Хроника постоянного научного семинара «Проблемы поэтического языка»

Хроника постоянного научного семинара «Проблемы поэтического языка»

(Руководитель — д. ф.н. Н. А. Фатеева)

Архив 2007

[Хроника последних заседаний]
[Архив заседаний 2009–2010]
[Архив заседаний 2008]
[Архив заседаний 2007]
[Архив заседаний 2005–2006]


18 декабря 2007 с докладом «Где проза, где поэзия…(к проблеме выбора формы поэтами рубежа XX—XXI вв.)» выступила к. ф.н.  О. И. Северская.







Прежде всего докладчица сосредоточилась на том, что сам факт сближения стихотворной и прозаической форм речи в литературе последних десятилетий, заставляет искать ответ на целый ряд вопросов: а именно, в каком случае выбирается та или иная форма одним и тем же автором? в чем разница между прозаической и стихотворной трактовками «одного и того же» лирического сюжета? О. И. Северская отметила, что «близнечных», т. е. таких текстов, «между которыми устанавливаются отношения семантической эквивалентности по разным текстовым параметрам» (Н. А. Фатеева), в современной поэзии достаточно много. Проза вплетается в стихи своеобразной «красной нитью», либо играя роль метатекста, комментирующего сказанное (или недосказанное) в стихах, либо выполняя функцию «остранения» текста – вывода его из модуса собственно языкового существования во внеязыковую действительность. И в том, и в другом случае происходит переключение с лирического регистра на повествовательный, нарративный. А иногда наоборот: стихи, включаясь в прозу, превращают нарративный текст в лирический. Таким образом, заключила докладчица, прозаическая форма трактовки лирического сюжета избирается современными поэтами тогда, когда тексту нужно придать видимость конкретно-референтного высказывания, актуализировать его хронотоп, стихотворная – чтобы придать ему символическую глубину, сделать общезначимым, а также обозначить переход на уровень собственно языковой реальности.

В дискуссии по докладу приняли участие Н. В. Перцов, В. И. Новиков, Г. Н. Иванова-Лукьянова, Н. М. Азарова, Н. А. Фатеева, Л. И. Колодяжная и др.
■ ■ ■ ■
→ ЗАДАНИЕ:
Воспроизведите без изменений фрагмент хроники семинара от слов, содержащих «(Руководитель — д. ф.н. Н. А. Фатеева)», до слов «выступила к. ф.н.  О. И. Северская.» включительно.

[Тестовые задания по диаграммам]
■ ■ ■ ■
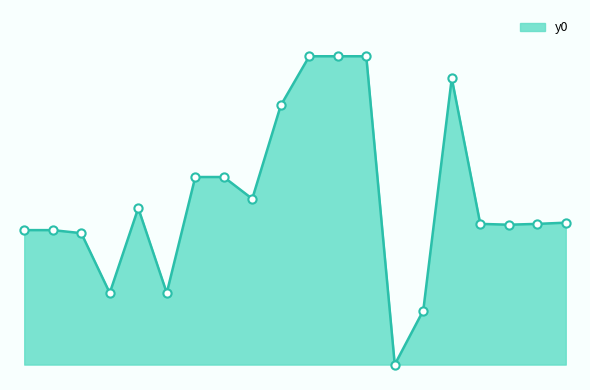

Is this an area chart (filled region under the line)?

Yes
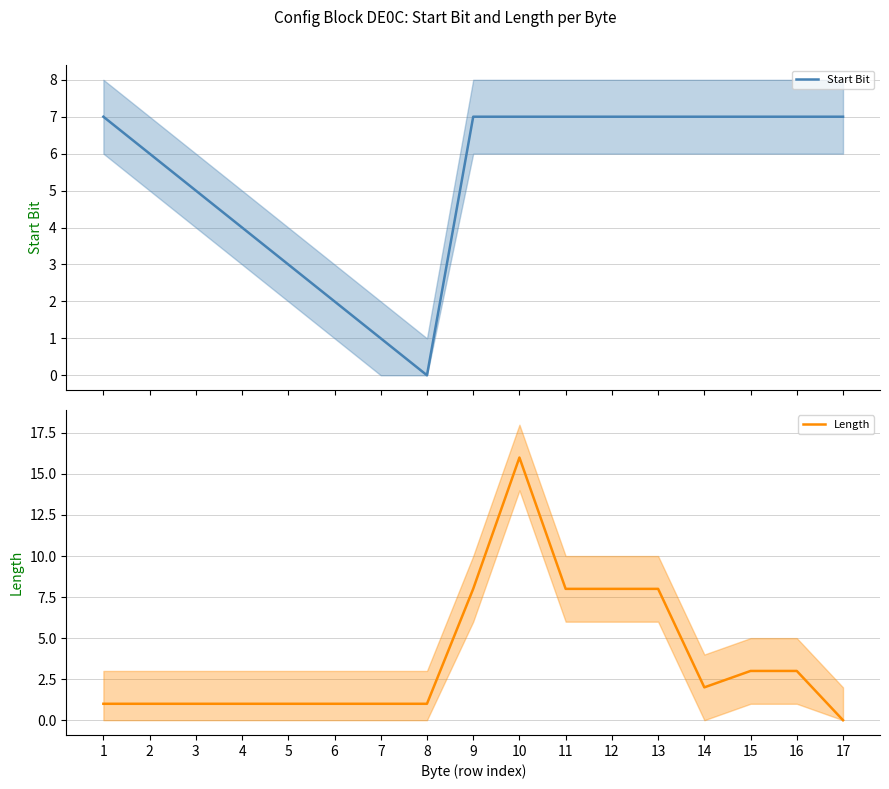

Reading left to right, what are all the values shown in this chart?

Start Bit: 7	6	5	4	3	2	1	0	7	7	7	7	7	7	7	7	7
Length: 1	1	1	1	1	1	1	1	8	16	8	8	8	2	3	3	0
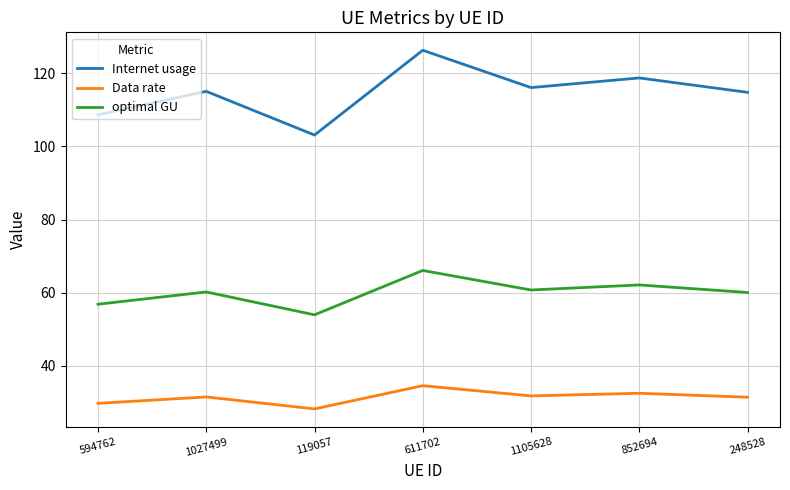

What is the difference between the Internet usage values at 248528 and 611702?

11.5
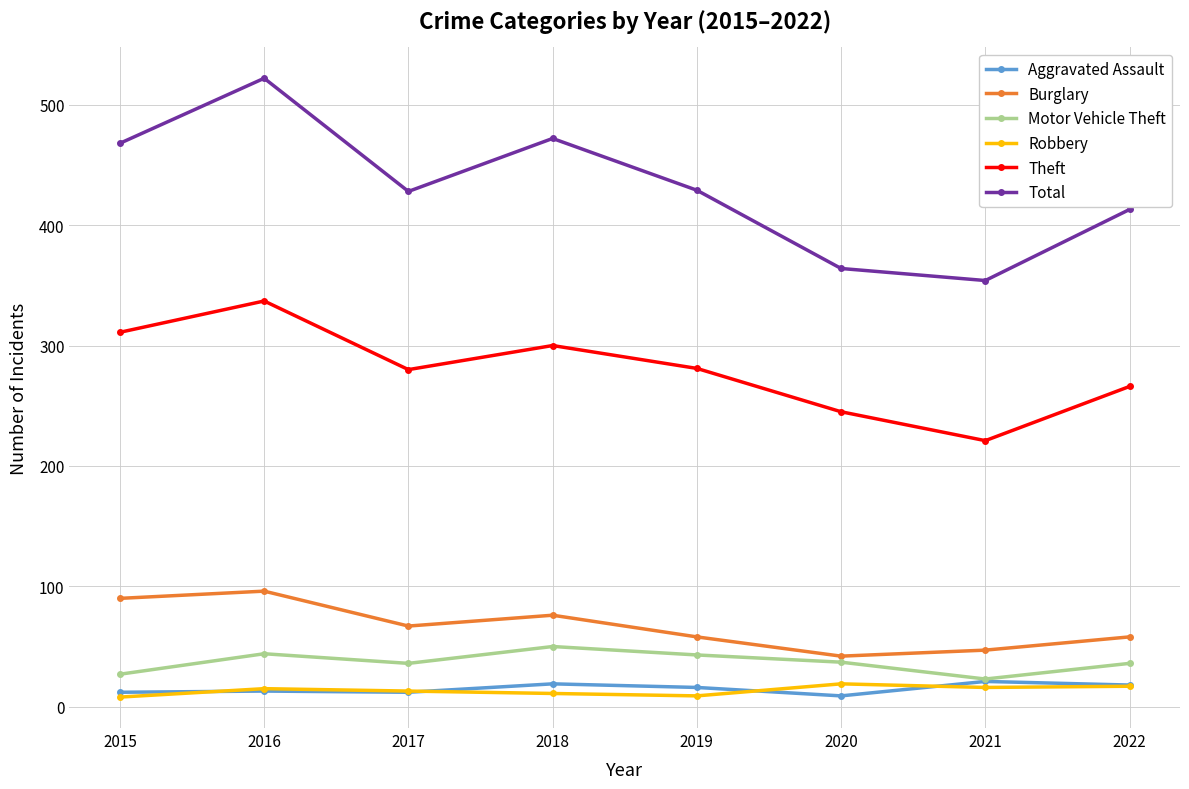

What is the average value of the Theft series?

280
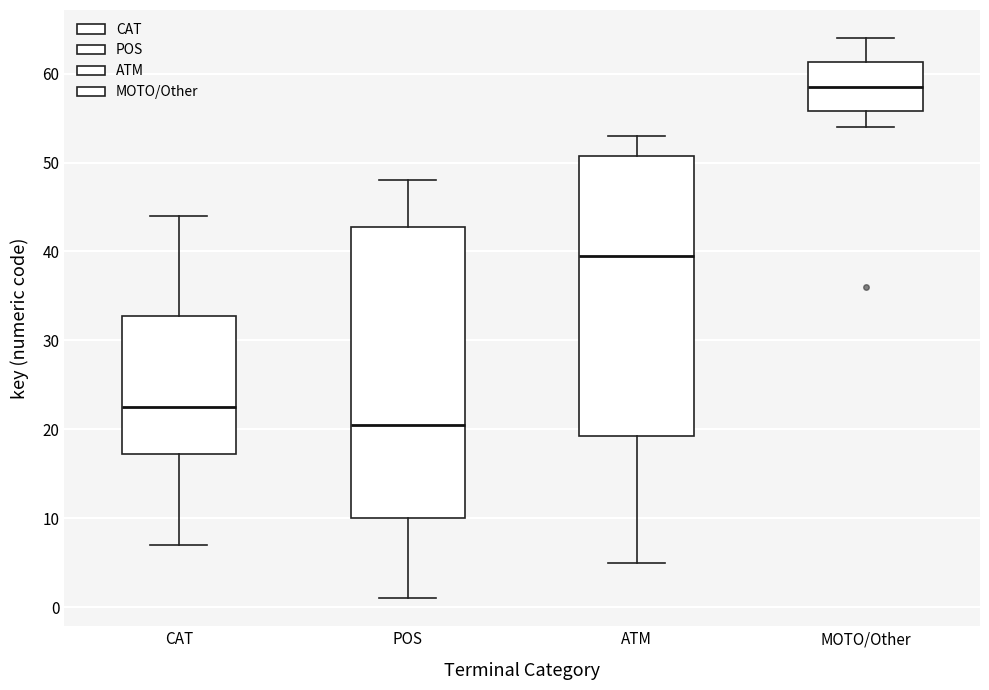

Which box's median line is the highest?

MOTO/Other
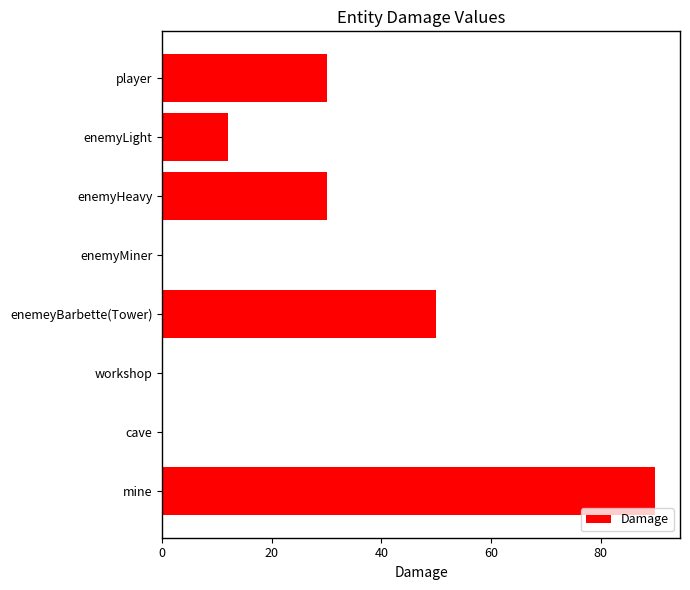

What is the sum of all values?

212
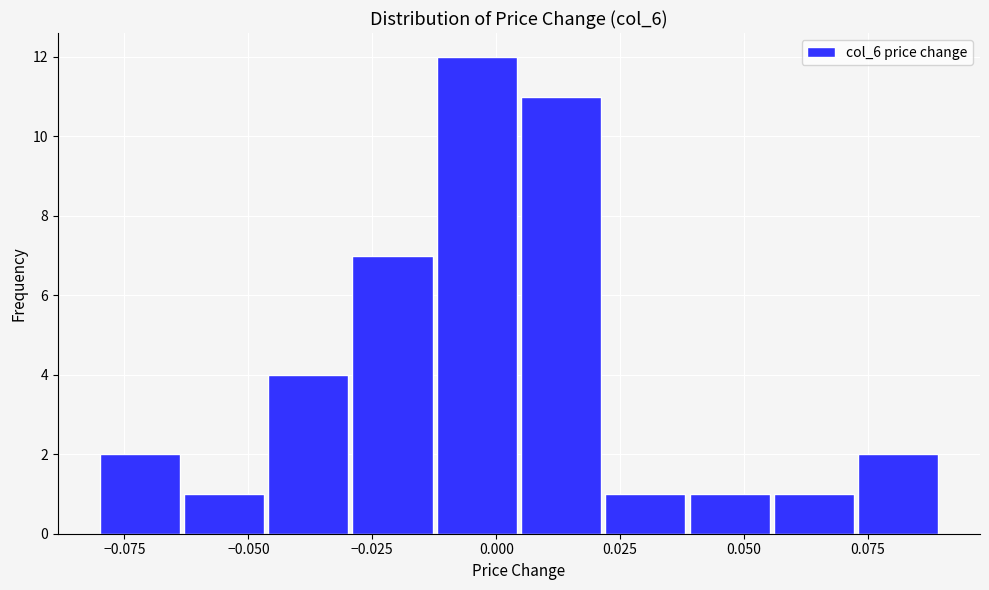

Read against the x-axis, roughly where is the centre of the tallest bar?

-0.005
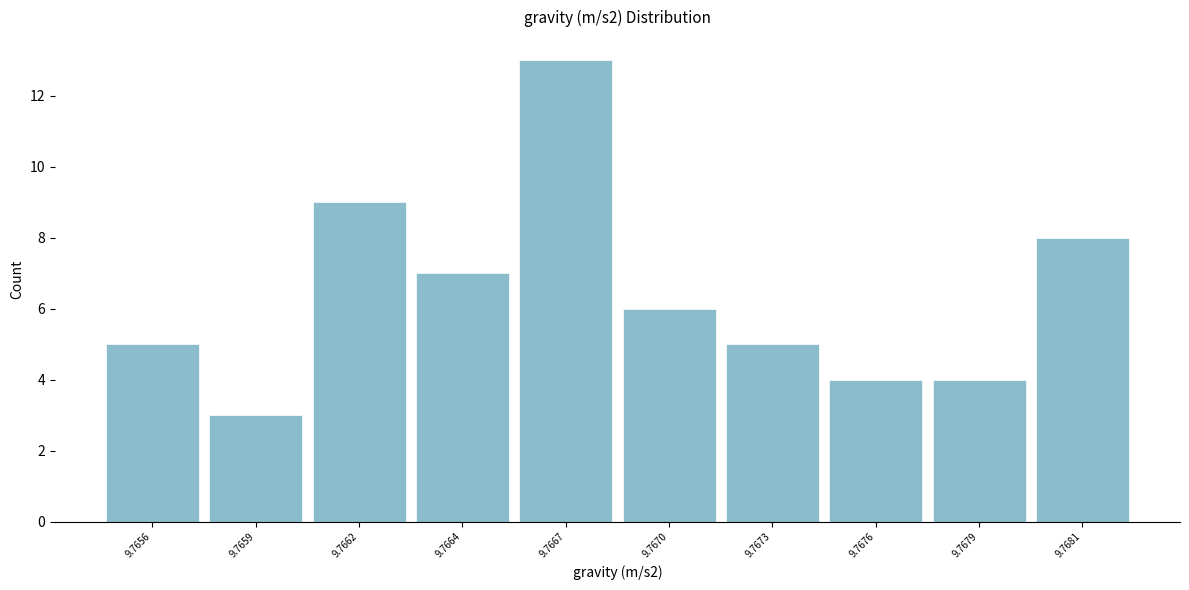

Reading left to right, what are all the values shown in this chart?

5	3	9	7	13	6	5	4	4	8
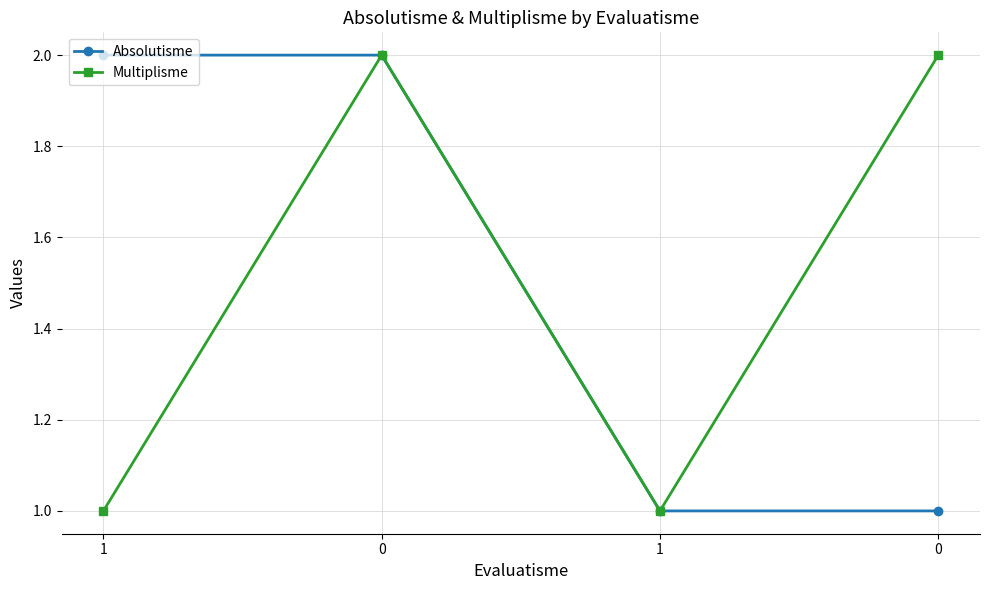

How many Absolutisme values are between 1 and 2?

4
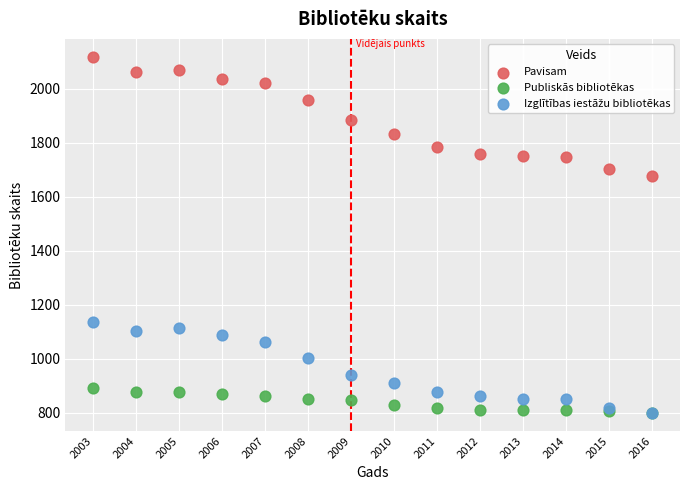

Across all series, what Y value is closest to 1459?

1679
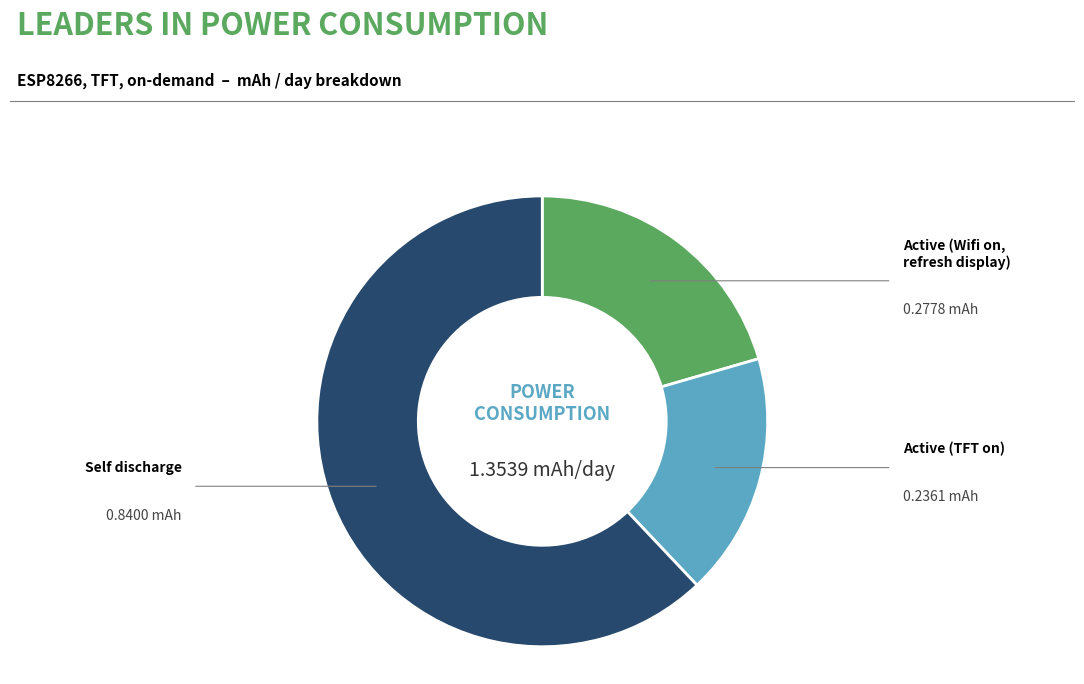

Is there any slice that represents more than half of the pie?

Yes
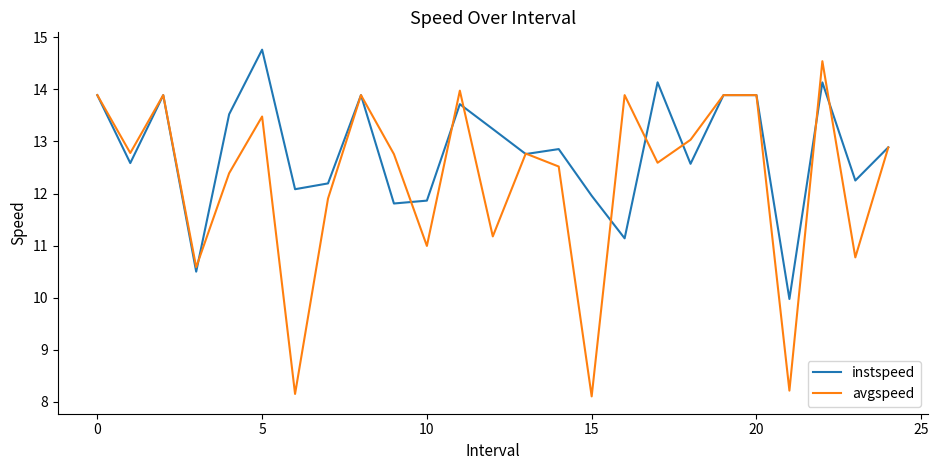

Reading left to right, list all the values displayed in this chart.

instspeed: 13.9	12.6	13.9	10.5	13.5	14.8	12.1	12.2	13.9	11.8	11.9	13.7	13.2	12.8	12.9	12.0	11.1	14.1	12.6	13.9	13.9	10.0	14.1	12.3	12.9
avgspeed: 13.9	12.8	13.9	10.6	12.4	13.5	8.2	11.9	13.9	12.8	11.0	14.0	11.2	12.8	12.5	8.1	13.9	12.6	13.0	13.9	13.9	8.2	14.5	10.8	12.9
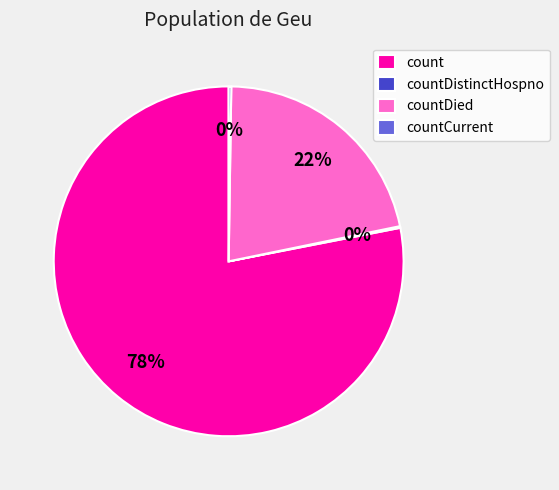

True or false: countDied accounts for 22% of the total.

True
■ ■ ■ ■
→ ОТВЕТ:
(Руководитель — д. ф.н. Н. А. Фатеева)

Архив 2007

[Хроника последних заседаний]
[Архив заседаний 2009–2010]
[Архив заседаний 2008]
[Архив заседаний 2007]
[Архив заседаний 2005–2006]


18 декабря 2007 с докладом «Где проза, где поэзия…(к проблеме выбора формы поэтами рубежа XX—XXI вв.)» выступила к. ф.н.  О. И. Северская.